Janhavi Nistane
Advisor: Prof. Rampi Ramprasad
will defend a doctoral thesis entitled,
Informatics-driven sustainable polymer membrane design for solvent separations
On
Monday, November. 24, 2025
11am - 1pm
MRDC Room 3515
or virtually via Teams: Link
Meeting ID: 248 927 409 443 1
Committee:
Prof. Rampi Ramprasad- School of Materials Science and Engineering (advisor)
Prof. Seung Soon Jang- School of Materials Science and Engineering (co-advisor)

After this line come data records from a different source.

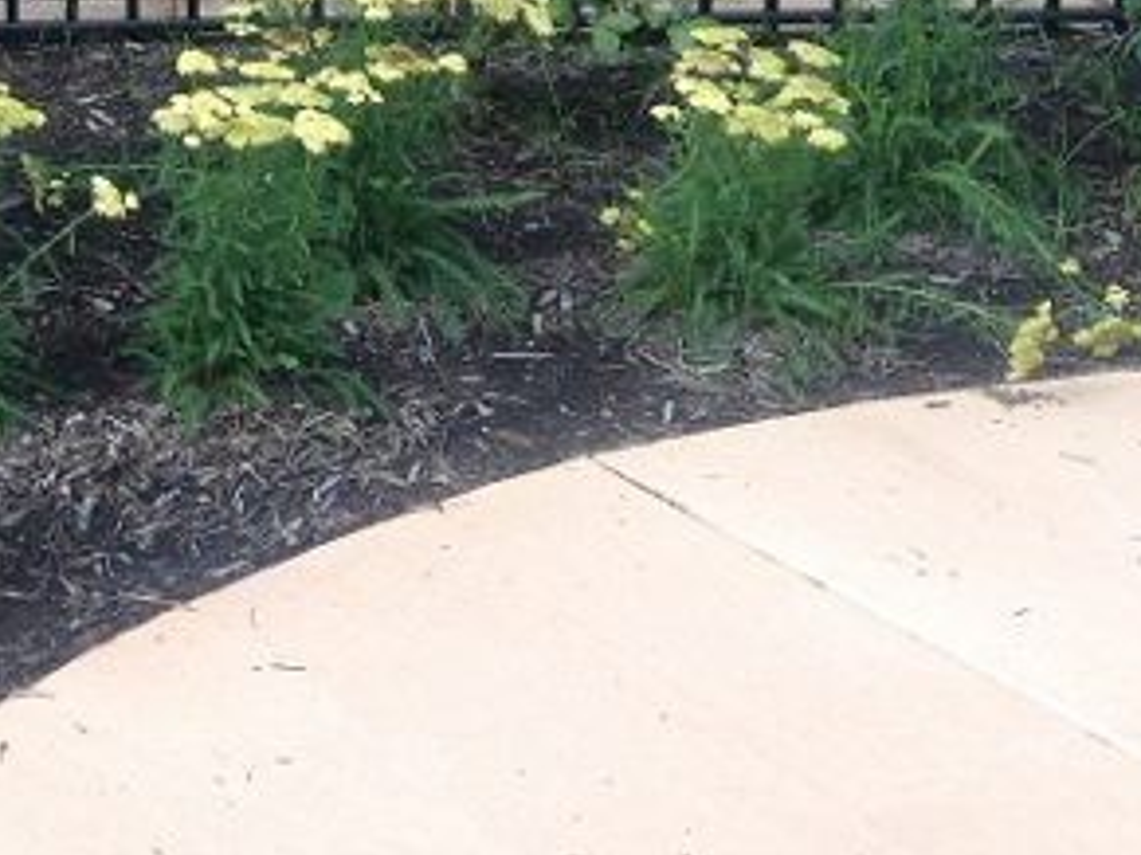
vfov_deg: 16.3
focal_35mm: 87
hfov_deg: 21.1
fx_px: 2866
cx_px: -196
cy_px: -145
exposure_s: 1/382
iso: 50
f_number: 2.4
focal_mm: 4.12
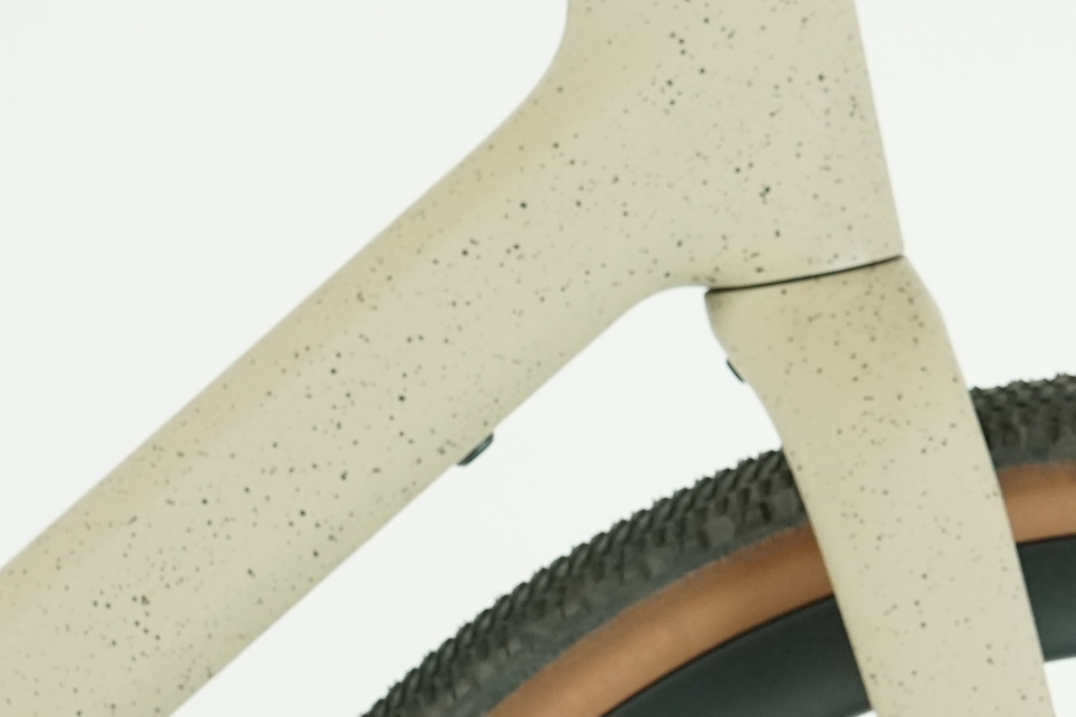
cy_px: 587
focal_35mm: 115
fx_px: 3437
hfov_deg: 17.6
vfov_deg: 11.9
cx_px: 929
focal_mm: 39
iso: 2500
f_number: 6.3
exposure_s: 1/200
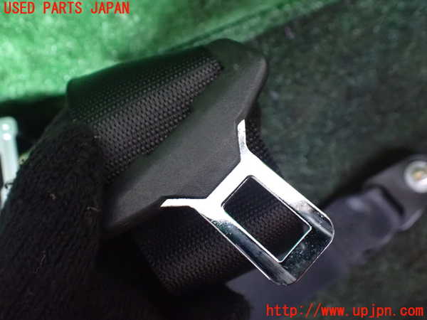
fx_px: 370
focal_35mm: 30
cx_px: 214
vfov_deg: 46.8
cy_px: 160
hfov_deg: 60.0
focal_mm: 5.4
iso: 1600
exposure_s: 1/30
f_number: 2.3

Prof. Ryan Lively- School of Chemical and Biomolecular Engineering
Prof. Aaron Stebner- School of Mechanical Engineering and Materials Science and Engineering
Prof. Guoxiang (Emma) Hu - School of Materials Science and Engineering
Abstract: Separating organic solvents is vital for producing fuels and chemicals. Traditional thermal distillation-based separation methods are highly energy-intensive, whereas polymer membranes can achieve comparable separations using one-tenth of the energy. However, designing such membranes is challenging, requiring a balance of conflicting properties—high permeability, ideal permselectivity, and environmental friendliness. Moreover, membrane discovery is hindered by the lack of benchmarks and the resource-intensive trial-and-error discovery. My research addresses this challenge by introducing an end-to-end machine learning (ML) pipeline for discovering environmentally friendly membranes for solvent separation. Screening criteria are first established, and relevant polymer–solvent machine learning models are trained. A key outcome is the development of multi-task solvent diffusivity models that combine experimental and high-throughput simulation data, enabling robust predictions in unseen chemical spaces and overcoming the limitations of conventional models trained only on experimental data. Focusing on the industrially relevant toluene–heptane separation, these solvent-transport ML models were applied to identify polymers with high permeability and ideal permselectivity. For known polymers, the framework correctly identified polyvinyl chloride (PVC) as a high-performing benchmark, consistent with the literature, validating our approach. The pipeline was then extended to screen hypothetical 7 million chemically recyclable, non-halogenated greener alternatives. Further screening based on recyclability, solubility, and synthetic accessibility narrowed the candidate space. Four polymers were synthesized, and two showed satisfactory performance as PVC replacements in preliminary tests; further testing is currently underway. Another major contribution is the development of an ML pipeline to assess solvent sustainability and identify greener solvent substitutes, accelerating the discovery of green solvents for membrane fabrication. This work guides the discovery of greener polymers for solvent separation and promotes environmentally friendly membrane fabrication.